I'd bet my last dollar he was already back in his beach house with some supermodel, while I was still here, counting pennies and checking security cameras, praying the lawyer would accept a payment plan.
The thought of him forgetting me should have been comforting, but it left a hollow ache in my chest that I refused to examine too closely.
I brushed a kiss against Leo's forehead before retreating to my own room, leaving the door cracked so I could hear him if he called out.
I collapsed onto my bed fully clothed, too tired to bother changing or showering. The ceiling above me was a roadmap of water stains, proof of the neglect I'd memorized during countless sleepless nights. I traced them with my eyes, trying not to linger on the memories they triggered.
But somehow, instead of Giselle's face, I saw blue eyes again. Heard my name spoken like it was something valuable.
I rolled onto my side, burying my face in the pillow that smelled like discount laundry detergent.
Tomorrow would bring another day of remote tutoring sessions squeezed between Leo's breakfast and dinner, another voicemail from the lawyer about the retainer, and another three days closer to rent being due.

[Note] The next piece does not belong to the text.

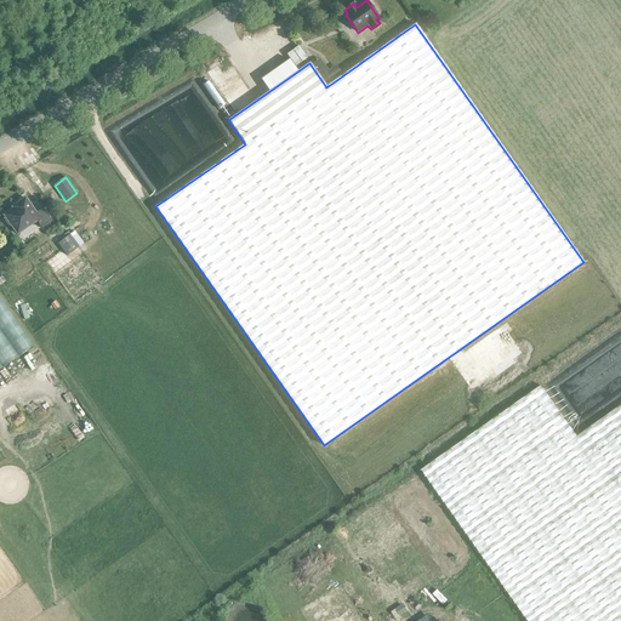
[(43,209),(35,214),(26,199),(17,204),(18,206),(4,216),(6,218),(4,220),(9,226),(11,224),(17,234),(36,221),(41,228),(52,222),(43,209)]
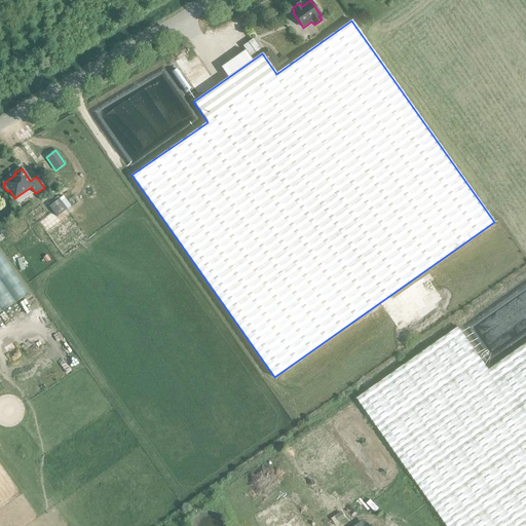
[(59,199),(48,207),(55,216),(66,209),(59,199)]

These were the things I should be thinking about. These were the problems that needed solving.
Not the ridiculous fantasy of what it would be like to have Jax Easton look at me and see someone worth pursuing.
I knew better. I'd always known better.
In the darkness, listening to Leo's steady breathing through the thin walls, I imagined what it would feel like not to be so alone. To have someone strong enough to share the weight I carried, someone who could look at my life and not see failure but possibility .
Someone who could say my name like it mattered.
The fantasy was dangerous, intoxicating in its sweetness. It made me want things I couldn't have, made me forget why wanting was a luxury I couldn't afford.
It made me remember what it felt like to be a woman instead of just a guardian, a survivor, a warrior fighting a battle she might not win.
No matter how perfect Jax Easton seemed. No matter how he'd said my name, no matter how desperately I sometimes wished for a different life, a different story, a different ending, I knew better.
I rolled over again, pulling the thin blanket up to my chin like armor against my own traitorous thoughts.
He was bad news. Rich, beautiful, dangerous bad news.
And I learned my lesson about men who seemed too good to be true.
And that lesson had cost me my sister.